La gara di ritorno della medesima stagione fu meno fortunata, all’Inter non riuscì l’impresa e la formazione nerazzurra uscì sconfitta dall’Olimpico per 3-2, beffata da una rete di Montella nel finale: i due gol nerazzurri furono segnati da Vieri su assist di chi? Esatto, Recoba, assolutamente il migliore in campo nelle file interiste e autore dei due cross spediti in rete dal numero 32.

La stagione successiva vide un’Inter radicalmente diversa in grado di lottare per lo scudetto sotto la guida tecnica di Hector Cuper: sappiamo bene, purtroppo, come finì. Nel pomeriggio del 5 maggio svanirono tanti sogni, sogni alimentati anche dal 3-1 con cui la Roma era uscita sconfitta dal Giuseppe Meazza appena 2 mesi prima, un 3-1 che vide tra i protagonisti, guardacaso, Alvaro Recoba. Il chino segnò una doppietta, aprendo e chiudendo le marcature, indimenticabile la punizione nel sette che chiuse la partita e sembrò chiudere anche il discorso scudetto.

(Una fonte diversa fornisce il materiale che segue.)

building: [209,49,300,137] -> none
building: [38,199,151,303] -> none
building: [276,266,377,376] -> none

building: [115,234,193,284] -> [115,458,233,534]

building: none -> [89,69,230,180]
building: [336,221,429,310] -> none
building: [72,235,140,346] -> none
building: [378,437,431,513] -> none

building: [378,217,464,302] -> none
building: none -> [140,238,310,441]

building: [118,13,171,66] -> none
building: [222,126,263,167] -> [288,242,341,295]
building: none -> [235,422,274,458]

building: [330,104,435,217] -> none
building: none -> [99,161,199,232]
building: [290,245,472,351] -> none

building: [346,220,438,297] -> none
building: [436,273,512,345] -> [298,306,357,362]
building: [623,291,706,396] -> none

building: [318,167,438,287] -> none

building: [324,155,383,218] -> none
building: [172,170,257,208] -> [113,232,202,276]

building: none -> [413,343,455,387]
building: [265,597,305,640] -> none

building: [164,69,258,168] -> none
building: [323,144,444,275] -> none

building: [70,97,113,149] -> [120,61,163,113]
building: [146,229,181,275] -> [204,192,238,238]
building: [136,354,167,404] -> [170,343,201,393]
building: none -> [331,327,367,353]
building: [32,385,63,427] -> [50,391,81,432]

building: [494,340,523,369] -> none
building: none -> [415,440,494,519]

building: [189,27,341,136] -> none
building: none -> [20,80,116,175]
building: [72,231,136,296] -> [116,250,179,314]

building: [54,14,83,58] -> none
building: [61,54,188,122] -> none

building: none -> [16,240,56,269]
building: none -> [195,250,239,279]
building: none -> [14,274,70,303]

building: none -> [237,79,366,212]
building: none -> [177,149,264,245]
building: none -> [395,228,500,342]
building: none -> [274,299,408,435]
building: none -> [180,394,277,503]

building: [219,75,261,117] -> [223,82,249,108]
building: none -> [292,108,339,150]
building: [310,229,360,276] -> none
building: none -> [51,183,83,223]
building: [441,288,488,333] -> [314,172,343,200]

Recoba non aveva finito di tormentare la Roma, perché il 6 aprile del 2003, all’Olimpico, il chino segnò un altro gol alla Roma, un altro gol che alimentò illusioni. I nerazzurri erano passati in svantaggio grazie a una rete di Antonio Cassano, ma in meno di 10 minuti ribaltarono la partita con le reti di Vieri e, appunto, Recoba. Altre illusioni che si spensero perché, nonostante il 3-1 realizzato da Emre, la squadra di Cuper si fece clamorosamente riprendere sul 3-3.

Passa un anno e mezzo, cambiano tante cose, sulla panchina dell’Inter arriva Roberto Mancini ma non cambia il risultato di Roma-Inter: un altro 3-3 e ancora una volta Recoba riesce a dire la sua segnando il gol del 3-1 che anche in questo caso concludeva una rimonta e anche in questo caso alimentò illusioni, visto che la Roma fu capace, ancora una volta, di rimontare fino al 3-3. Questo fu l’ultimo sigillo di Recoba alla Roma, una storia lunga, fatta di gol, di gioie e di illusioni, ma con una certezza: Recoba, forse non sapremo mai per quale motivo, amava mostrare il suo talento alla Roma e probabilmente, in vista della supersfida di sabato, Roberto Mancini e tutti gli interisti vorrebbero in campo uno capace di far male alla Roma come soltanto il chino sapeva fare.